Harvard Beetroot

I do not recall eating beetroot any other way until in my teens when we started using it direct from the can with salads.  The recipe comes from QUICK DISHES -for the Woman in a Hurry [CAI 1955 Book Production Industries] which my mother still has in her collection.
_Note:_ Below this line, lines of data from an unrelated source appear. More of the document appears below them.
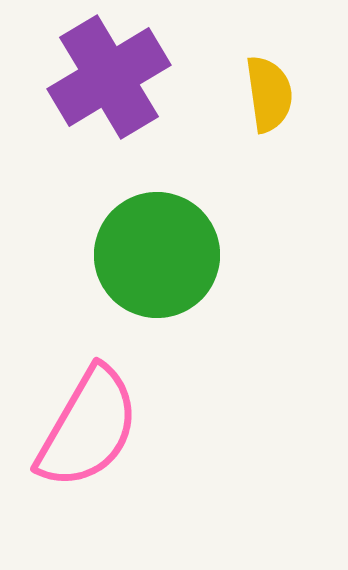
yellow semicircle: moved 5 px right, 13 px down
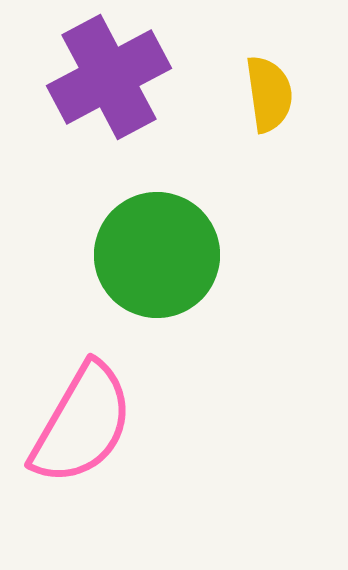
purple cross: rotated 3 degrees clockwise
pink semicircle: moved 6 px left, 4 px up
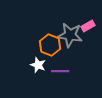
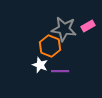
gray star: moved 6 px left, 6 px up
orange hexagon: moved 1 px down
white star: moved 2 px right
Served hot or cold this sweet and sour beetroot maintains it vibrant colour in a rich velvety sauce.

Beetroot

 

 

1. Drain, reserving liquid, contents of

  • 1 No2 can diced [or sliced in rings] beets [about 1 1/2 Cups, drained]

2. Mix together in a saucepan:

  • 2 tablespoons sugar
  • 1 tablespoon cornstarch [cornflour]
  • ½ teaspoon salt
  • ¼ teaspoon monosodium glutamate (*see note below)
  • Few grains pepper

3. Stir in:

  • ¾ Cup reserved beet liquid
  • 3 tablespoons vinegar

4. Bring to boil,  stirring constantly.

  • Add beets and –
  • 2 tablespoons butter or margarine

5. Bring to boil,  stirring gently and constantly.  Simmer 8 – 10 mins.
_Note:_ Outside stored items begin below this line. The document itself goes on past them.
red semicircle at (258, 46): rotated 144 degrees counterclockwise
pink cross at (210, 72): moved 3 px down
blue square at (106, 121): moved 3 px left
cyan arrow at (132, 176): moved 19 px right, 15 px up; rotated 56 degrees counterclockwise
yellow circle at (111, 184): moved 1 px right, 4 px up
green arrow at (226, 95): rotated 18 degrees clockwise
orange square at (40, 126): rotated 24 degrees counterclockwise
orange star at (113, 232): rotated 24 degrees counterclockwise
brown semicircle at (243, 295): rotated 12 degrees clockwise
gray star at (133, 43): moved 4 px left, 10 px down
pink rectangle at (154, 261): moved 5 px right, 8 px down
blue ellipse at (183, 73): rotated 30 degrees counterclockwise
Can be served hot as a vegetable or cold with other salads

* Note – monosodium glutamate  (MSG),  also known as – Aji-ni-moto, was a popular flavour enhancer when this recipe book was published.   It’s use is now frowned upon and not essential to the taste of this dish.

Beets in Orange Sauce

  1. Follow the above recipe.
  2. Decrease beet liquid to ½ cup.
  3. Substitute 1/3 cup orange juice [for vinegar]
  4. Add ¼ teaspoon grated orange peel.
  5. Garnish with hard cooked Eggs chopped.